**Study questions:**
(1) Return the words of the Hymba-LongContext pull request, starting at "Conversation" and ending at "10-minute wall-clock budget.".
(2) According to the Hymba-LongContext pull request, why does raising the context from 8K to 64K tokens add almost no time per step?

**Passage shown:**
Skip to content

[Non-Record] Hymba-LongContext: 32K context training and eval via hybrid SSM (1.1873 BPB)#914

Open
mkenney2 wants to merge 1 commit intoopenai:mainfrom
mkenney2:hymba-long-context-32k
Open

[Non-Record] Hymba-LongContext: 32K context training and eval via hybrid SSM (1.1873 BPB)#914
mkenney2 wants to merge 1 commit intoopenai:mainfrom
mkenney2:hymba-long-context-32k

Conversation

@mkenney2
Copy link
Copy Markdown

@mkenney2 mkenney2 commented Mar 27, 2026

Summary

This submission demonstrates that hybrid SSM architectures can train at 32x longer context (32,768 tokens) than the standard baseline (1,024 tokens) with near-constant cost as context length increases. By combining Mamba (selective state space model) with sliding window attention (SWA-512), both branches have constant per-token cost, going from 8K to 64K context adds virtually no overhead (~80-83 ms/step). This enables ultra-long context training within the 10-minute wall-clock budget.

Results

Seed val_bpb val_loss Steps Artifact Size
1337 1.1866 2.0036 7,334 14.3 MB
42 1.1881 2.0061 7,139 14.6 MB
7 1.1873 2.0048 7,176 14.5 MB
Mean 1.1873 +/- 0.0008
  • Training: 600s on 8xH100 SXM, ~82-88 ms/step
  • Evaluation: Score-first TTT, ~67-74s
  • Artifact: int6 + zstd-22, under 16 MB

Key Innovations

1. Ultra-Long Context Training (32K tokens)

**Supplied information:**
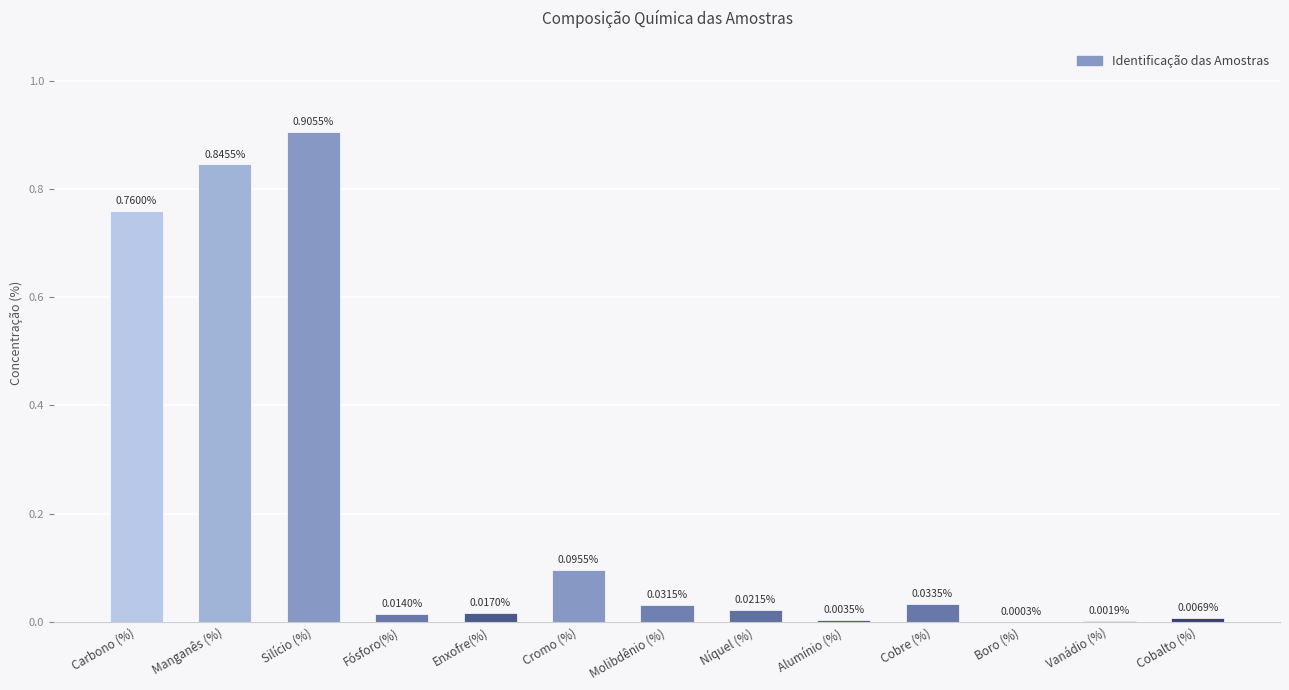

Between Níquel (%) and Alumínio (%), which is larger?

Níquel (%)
* * *
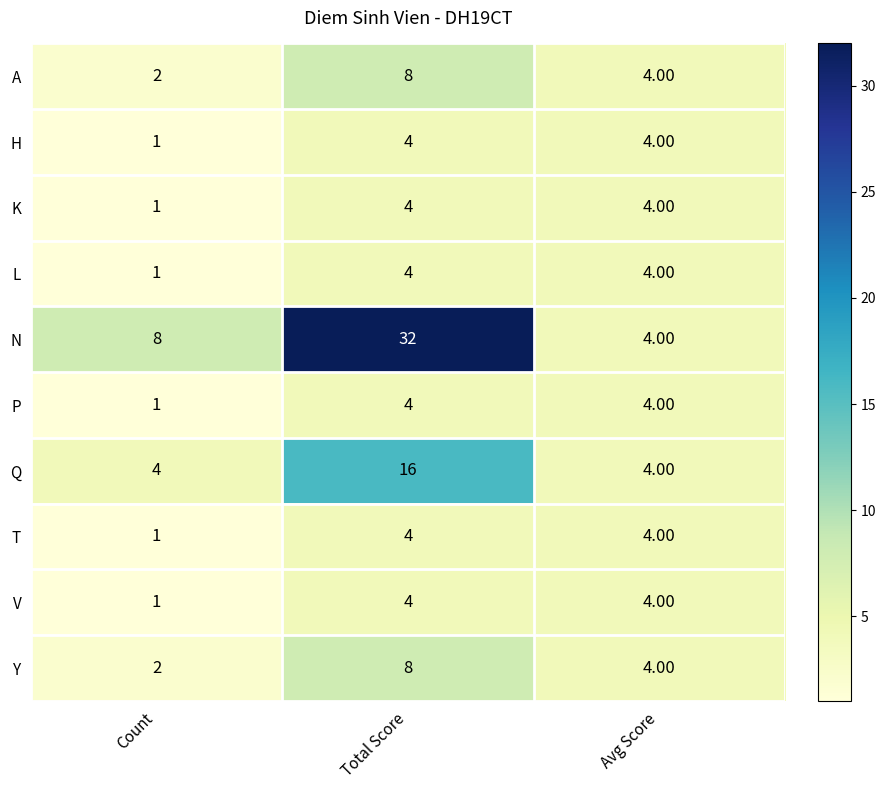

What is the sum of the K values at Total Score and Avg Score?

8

**Answers below:**
(1)
Conversation

@mkenney2
Copy link
Copy Markdown

@mkenney2 mkenney2 commented Mar 27, 2026

Summary

This submission demonstrates that hybrid SSM architectures can train at 32x longer context (32,768 tokens) than the standard baseline (1,024 tokens) with near-constant cost as context length increases. By combining Mamba (selective state space model) with sliding window attention (SWA-512), both branches have constant per-token cost, going from 8K to 64K context adds virtually no overhead (~80-83 ms/step). This enables ultra-long context training within the 10-minute wall-clock budget.

(2) The model combines Mamba, a selective state space model, with sliding window attention (SWA-512), and both branches have a constant per-token cost. Because neither branch gets more expensive per token as the context grows, step time stays at about 80-83 ms.